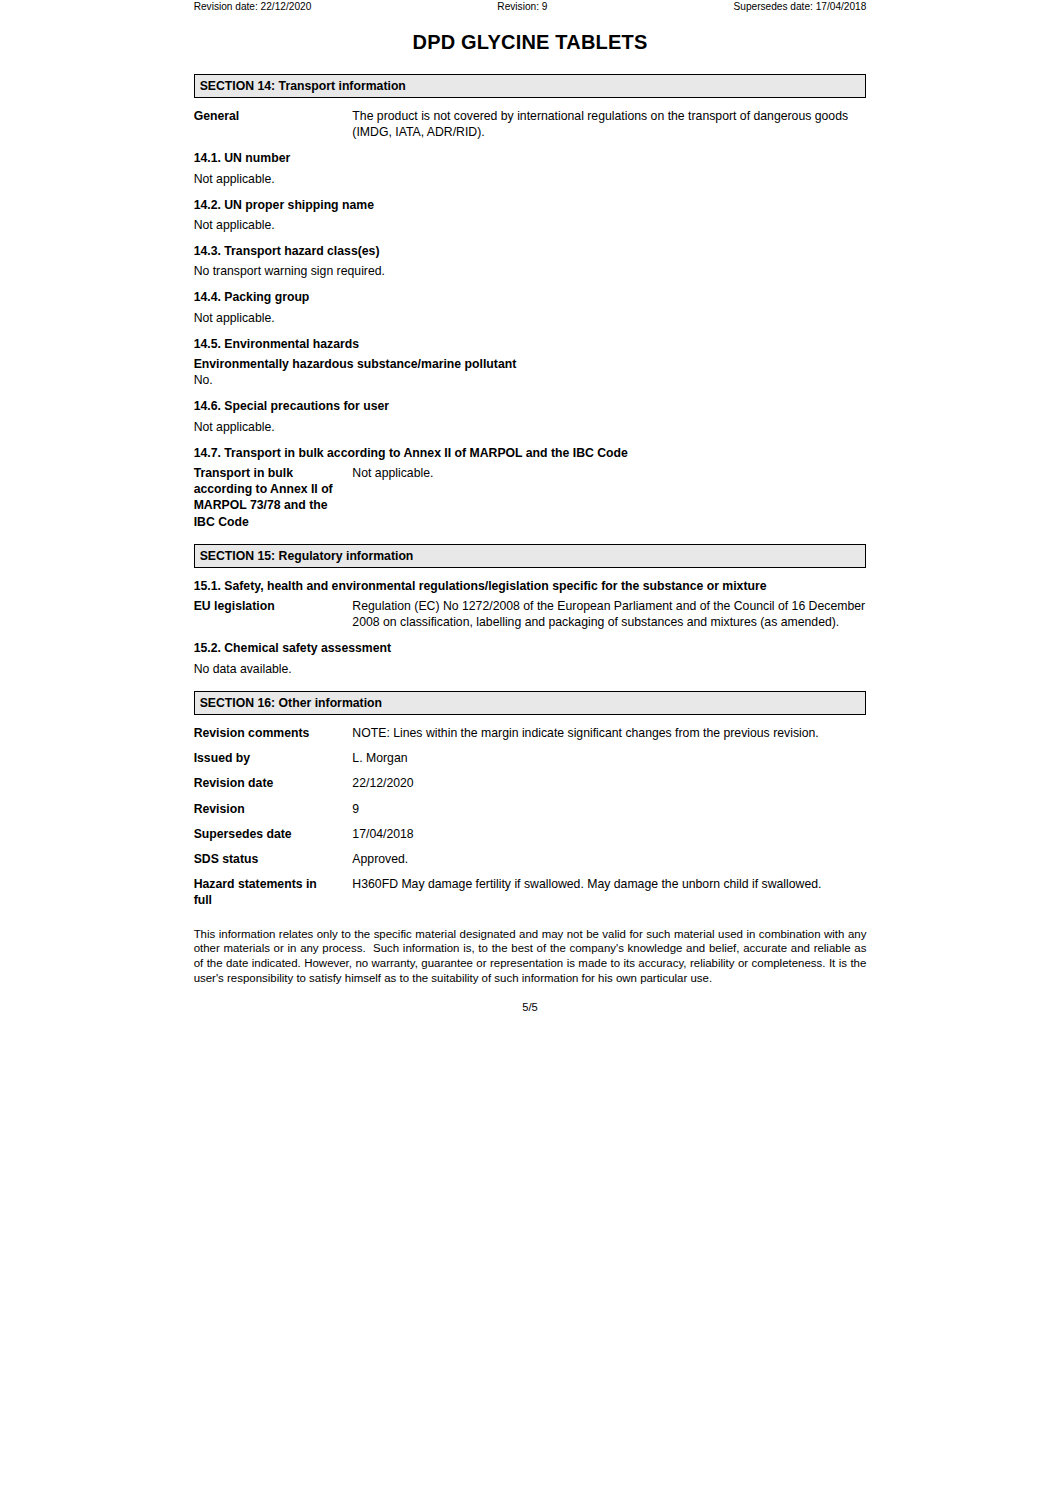Revision date: 22/12/2020 Revision: 9 Supersedes date: 17/04/2018
DPD GLYCINE TABLETS
SECTION 14: Transport information
General
The product is not covered by international regulations on the transport of dangerous goods (IMDG, IATA, ADR/RID).
14.1. UN number
Not applicable.
14.2. UN proper shipping name
Not applicable.
14.3. Transport hazard class(es)
No transport warning sign required.
14.4. Packing group
Not applicable.
14.5. Environmental hazards
Environmentally hazardous substance/marine pollutant
No.
14.6. Special precautions for user
Not applicable.
14.7. Transport in bulk according to Annex II of MARPOL and the IBC Code
Transport in bulk according to Annex II of MARPOL 73/78 and the IBC Code
Not applicable.
SECTION 15: Regulatory information
15.1. Safety, health and environmental regulations/legislation specific for the substance or mixture
EU legislation
Regulation (EC) No 1272/2008 of the European Parliament and of the Council of 16 December 2008 on classification, labelling and packaging of substances and mixtures (as amended).
15.2. Chemical safety assessment
No data available.
SECTION 16: Other information
Revision comments
NOTE: Lines within the margin indicate significant changes from the previous revision.
Issued by
L. Morgan
Revision date
22/12/2020
Revision
9
Supersedes date
17/04/2018
SDS status
Approved.
Hazard statements in full
H360FD May damage fertility if swallowed. May damage the unborn child if swallowed.
This information relates only to the specific material designated and may not be valid for such material used in combination with any other materials or in any process. Such information is, to the best of the company's knowledge and belief, accurate and reliable as of the date indicated. However, no warranty, guarantee or representation is made to its accuracy, reliability or completeness. It is the user's responsibility to satisfy himself as to the suitability of such information for his own particular use.
5/5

※

Begin with the line above that has "Regulation (EC) No" and continue through the line that has "NOTE: Lines within", setting each one down exactly. Stop there.

Regulation (EC) No 1272/2008 of the European Parliament and of the Council of 16 December 2008 on classification, labelling and packaging of substances and mixtures (as amended).
15.2. Chemical safety assessment
No data available.
SECTION 16: Other information
Revision comments
NOTE: Lines within the margin indicate significant changes from the previous revision.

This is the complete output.